Imperial College’s death estimates over the years have some things in common: flawed modeling, hair-raising predictions of disaster that missed the mark, and no lessons learned.
The defining event in the history of Western Covid lockdowns occurred on March 16, 2020, with the publication of the now infamous Imperial College London Covid report, which predicted that in the “absence of any control measures or spontaneous changes in individual behaviour,” there would be 510,000 Covid deaths in Great Britain and 2.2 million in the United States. This prediction sent shock waves around the world. The next day, the U.K. media announced that the country was going into lockdown.
The impact of the report was amplified by the U.K’s soft-power machine, the BBC. Its reach has no equal: broadcasting in 42 languages, reaching 468 million people worldwide each week, and efficiently disseminating its message. With the BBC in full cry and the public genuinely alarmed, there was no room for dissent.
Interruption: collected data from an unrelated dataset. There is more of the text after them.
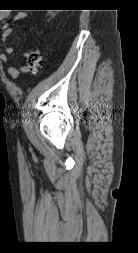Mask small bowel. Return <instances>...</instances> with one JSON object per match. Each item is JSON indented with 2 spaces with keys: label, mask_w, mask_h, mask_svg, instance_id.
Wrapping results in <instances>:
<instances>
[{
  "label": "small bowel",
  "mask_w": 138,
  "mask_h": 253,
  "mask_svg": "<svg viewBox=\"0 0 138 253\" xmlns=\"http://www.w3.org/2000/svg\"><path fill=\"white\" fill-rule=\"evenodd\" d=\"M25 17H26V14L23 12H20L14 16V18L11 22L3 24L1 27V40L4 44V53L0 54V61L4 65H7V63H8V56L7 55L13 53V51H14L13 46L6 43L7 38L12 33L13 23L16 21L22 20ZM20 71H21V68L6 66V72L10 75V77L12 79H17Z\"/></svg>",
  "instance_id": "obj_1"
}]
</instances>
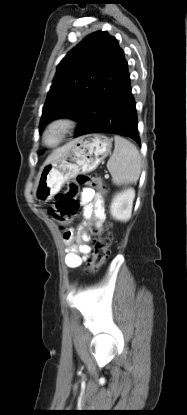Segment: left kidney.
I'll use <instances>...</instances> for the list:
<instances>
[{
	"mask_svg": "<svg viewBox=\"0 0 187 415\" xmlns=\"http://www.w3.org/2000/svg\"><path fill=\"white\" fill-rule=\"evenodd\" d=\"M134 198L135 191L133 188L117 193L110 206L112 217L119 221H128L131 217Z\"/></svg>",
	"mask_w": 187,
	"mask_h": 415,
	"instance_id": "1",
	"label": "left kidney"
}]
</instances>
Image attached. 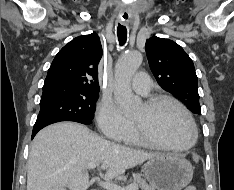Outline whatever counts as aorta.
I'll return each mask as SVG.
<instances>
[{
  "instance_id": "762f6f07",
  "label": "aorta",
  "mask_w": 234,
  "mask_h": 190,
  "mask_svg": "<svg viewBox=\"0 0 234 190\" xmlns=\"http://www.w3.org/2000/svg\"><path fill=\"white\" fill-rule=\"evenodd\" d=\"M142 62V55L138 51L124 53L115 66L114 95L119 107L125 114L133 113L140 103L139 97L133 94L130 82Z\"/></svg>"
}]
</instances>
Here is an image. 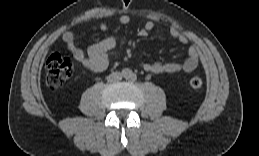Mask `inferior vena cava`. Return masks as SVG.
Wrapping results in <instances>:
<instances>
[{
	"mask_svg": "<svg viewBox=\"0 0 259 156\" xmlns=\"http://www.w3.org/2000/svg\"><path fill=\"white\" fill-rule=\"evenodd\" d=\"M121 79H122V74L120 72H113L107 77V80L109 82H115Z\"/></svg>",
	"mask_w": 259,
	"mask_h": 156,
	"instance_id": "obj_1",
	"label": "inferior vena cava"
}]
</instances>
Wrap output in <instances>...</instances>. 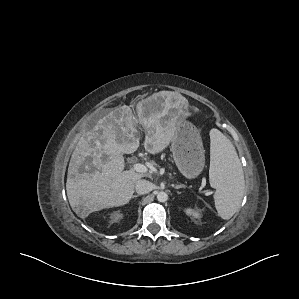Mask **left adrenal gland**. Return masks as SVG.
Returning a JSON list of instances; mask_svg holds the SVG:
<instances>
[{
    "label": "left adrenal gland",
    "mask_w": 299,
    "mask_h": 299,
    "mask_svg": "<svg viewBox=\"0 0 299 299\" xmlns=\"http://www.w3.org/2000/svg\"><path fill=\"white\" fill-rule=\"evenodd\" d=\"M174 188L175 189L185 188V185H182V184L176 185V186H174Z\"/></svg>",
    "instance_id": "a2214340"
}]
</instances>
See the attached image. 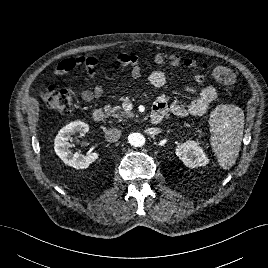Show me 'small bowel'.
I'll use <instances>...</instances> for the list:
<instances>
[{
  "label": "small bowel",
  "instance_id": "obj_1",
  "mask_svg": "<svg viewBox=\"0 0 268 268\" xmlns=\"http://www.w3.org/2000/svg\"><path fill=\"white\" fill-rule=\"evenodd\" d=\"M116 60L121 65L131 67L130 74L132 78L138 79L141 77L142 69L139 65V58L136 55L119 54ZM99 66L100 61L96 56H76L62 60L57 65L54 75H64L77 67H83L87 73L96 80ZM203 80L204 77L202 75L196 76L197 84H202ZM148 81L152 86L161 88L166 85L168 78L163 71L154 70L150 73ZM51 89L52 87L49 88V90ZM185 89L188 93L196 95L190 103L187 105H183L178 101L169 103L164 95H159L153 106L152 112H161L164 115L168 112H172L182 117L187 115L200 116L209 110L218 96L217 90L213 86H203L199 89L187 86ZM46 94H48V92L42 91L40 93L41 98L45 99ZM103 94V86L96 80L94 88L92 90H84L81 97L84 101L90 102L102 97Z\"/></svg>",
  "mask_w": 268,
  "mask_h": 268
}]
</instances>
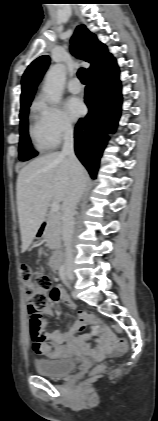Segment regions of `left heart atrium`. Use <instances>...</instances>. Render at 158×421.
<instances>
[{
	"mask_svg": "<svg viewBox=\"0 0 158 421\" xmlns=\"http://www.w3.org/2000/svg\"><path fill=\"white\" fill-rule=\"evenodd\" d=\"M67 113L72 119H78L85 112V105L83 101L77 97L69 98L65 103Z\"/></svg>",
	"mask_w": 158,
	"mask_h": 421,
	"instance_id": "obj_1",
	"label": "left heart atrium"
}]
</instances>
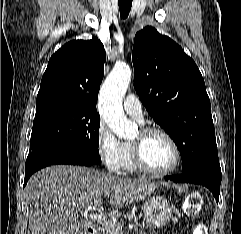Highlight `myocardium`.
<instances>
[{
    "mask_svg": "<svg viewBox=\"0 0 241 234\" xmlns=\"http://www.w3.org/2000/svg\"><path fill=\"white\" fill-rule=\"evenodd\" d=\"M139 132L141 135V140L130 143L132 159H133V162H134L136 168L139 171L144 172L148 175L158 176V177L166 176V175L173 173L178 168L180 161H181V149H180L179 144L175 140V138L168 131H166L165 129H163L161 127H155V126L154 127H145V128H142ZM153 134H160V135L164 136L171 143V145L174 149V152H175L174 163L167 169L155 170V169L149 167L144 160L143 141L145 138H147L148 136L153 135Z\"/></svg>",
    "mask_w": 241,
    "mask_h": 234,
    "instance_id": "obj_1",
    "label": "myocardium"
}]
</instances>
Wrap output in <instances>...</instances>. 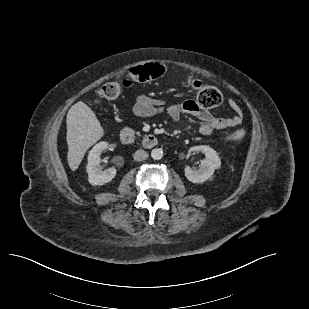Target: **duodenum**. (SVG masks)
Segmentation results:
<instances>
[{
  "label": "duodenum",
  "mask_w": 309,
  "mask_h": 309,
  "mask_svg": "<svg viewBox=\"0 0 309 309\" xmlns=\"http://www.w3.org/2000/svg\"><path fill=\"white\" fill-rule=\"evenodd\" d=\"M119 138L122 143L128 145L134 142L135 133L131 128L125 127L120 130ZM142 144L146 148H153L158 144V138L152 134L146 135L142 140Z\"/></svg>",
  "instance_id": "duodenum-1"
}]
</instances>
A copycat cascade then took hold, with the U.S. and other countries embracing London’s message and policies. The result was a policy based on a defective model that originated at Imperial College under the leadership of Neil Ferguson.
The model’s major flaw is its assumption that people would be unresponsive to the dangers that accompany a pandemic. That behavioral assumption is unrealistic. If people are told they are in danger of catching a potentially lethal disease, most will take action to reduce their exposure. The Imperial team turned the world on its head with fantasy numbers about a scenario that could never materialize.
Before hurrying into panicked policy decisions, U.K. policy-makers should have been aware that Neil Ferguson’s Imperial College team had a history of defective modeling. With minimal effort, policy-makers would have quickly discovered that that team had a track record that makes astrology look respectable.
That dreadful record started with the U.K. foot-and-mouth disease epidemic in 2001, during which the Imperial College modelers persuaded the government to adopt a policy of mass animal slaughter. Their model predicted that daily case incidences would peak at about 420. At the time, the number of incidences had already peaked at just over 50 and was falling. The prediction missed its mark, and as many as 10 million animals, most of which could have been vaccinated, were needlessly killed.
Shortly thereafter, in January 2002, the Imperial team suggested that up to 150,000 people in the U.K. could die from mad cow disease. As it turned out, the total number of U.K. deaths was 178 — another miss for the Imperial team.
Then, in 2005, Neil Ferguson suggested that “up to around 200 million” could die from bird flu globally. He justified this claim by comparing the lethality of bird flu to that of the 1918 Spanish flu outbreak, which killed 40 million. By 2021, bird flu had killed 456 people worldwide, making it Imperial’s biggest miss yet.
Neil Ferguson and his team were back at it again in 2009 when they claimed that 65,000 people could die of swine flu in the U.K. By the end of March 2010, the outbreak had killed fewer than 500 people before petering out. Neil Ferguson’s “reasonable worst case” scenario was over 130 times too high — yet another big miss.
In each case there was the same pattern: flawed modeling, hair-raising predictions of disaster that missed the mark, and no lessons learned. The same mistakes were repeated over and over again and were never challenged by those in authority. Why? Maybe the Imperial College models are ideal fear-generating machines for politicians and governments craving more power. H. L. Mencken put his finger on this phenomenon when he wrote that “the whole aim of practical politics is to keep the populace alarmed (and hence clamorous to be led to safety) by an endless series of hobgoblins, most of them imaginary.”
The Imperial College modeling team should have faced an audit of its models and practices after the foot-and-mouth disease debacle more than 20 years ago. Had that been done, later fiascos might have been avoided. Be that as it may, Imperial should certainly face an audit now, and it should focus on the inadequacies of the team’s models and on how faulty policy recommendations were derived from them.
Governments across the world should also initiate their own public inquiries to draw lessons and address the measures needed to protect their citizens from reckless public-health modeling. Never again should “scientists” armed with flawed models get away with shouting, “Pandemic!” in a theater filled with politicians and bureaucrats eager to grab yet more power.
Steve H. Hanke is a professor of applied economics at the Johns Hopkins University in Baltimore. He is a senior fellow and the director of the Troubled Currencies Project at the Cato Institute in Washington, D.C. Kevin Dowd is professor of finance and economics at Durham University Business School in Durham, England.